William Bilton introduced a new epoch on the Namsen. He published his books “Two summers in Norway”, after two visits in 1837 and 1839. There were salmon anglers on the Namsen before Bilton, but his books were the first written works about the English interest in the Namsen, and it started a big activity from English anglers. He was the first to use the name “Beautiful pool of Speikan” about Speikan on the Moum/Heggum beat.
Mr. Frank Dugdale started fishing at Moum in the mid-1880-ies, and he persuaded Erik Moum to move the farm to its present location by the river. The House was built in 1891, from architect-drawings ordered by Mr. Dugdale. He also knew how to get in contact with the inhabitants of the district, by hosting boat races and other sporting events. Dugdale fished at Moum until approximately 1905.
Mr. George Bainbridge came to Moum in 1935, before that he had been fishing at Grong Gaard from 1913. He was about 90 years old when he gave up active fishing. Bainbridge fished at Moum until 1939.
It was George Bainbridge’s son, Cuthbert who brought Edward and Patricia Gibson to Moum. Mr. Gibson fished from 1951 to 1976. Patricia Gibson fished from 1951 to 1963. She died in 1964, and she wished to be buried in Grong, alternatively that her ashes should be spread on the Namsen on the very place she had caught her biggest salmon.
Mrs. Gibson caught her biggest fish: 56 lbs. at the Seem beat. Both Edward and Patricia are buried at Grong Cemetery.
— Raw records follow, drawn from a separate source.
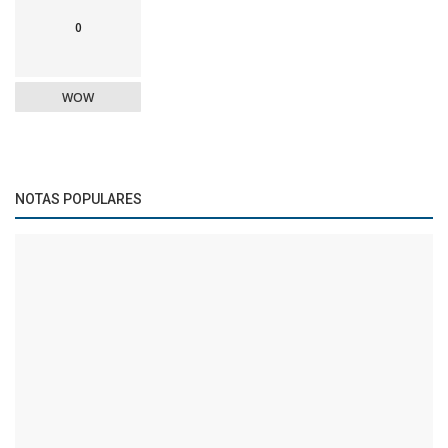
0
WOW
NOTAS POPULARES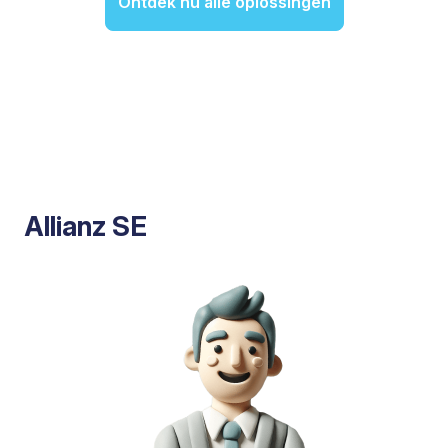
Ontdek nu alle oplossingen
Allianz SE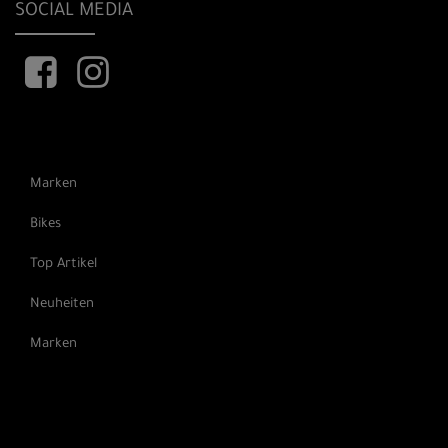
SOCIAL MEDIA
Marken
Bikes
Top Artikel
Neuheiten
Marken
Bent Lind Jacobsen (also known as Peter Pirk) was a Danish angler, and he fished in the period between 1956-1992 (37 seasons). He tried almost everything one can practice in angling and travelled all over the world on fishing trips. His love for Moum was great, and he describes the beat in the chapter “A salmon fairytale” in the book he wrote to celebrate the centenary of the “Copenhagen Anglers Association”. He also wrote a book about the legendary boatman Svein Moum.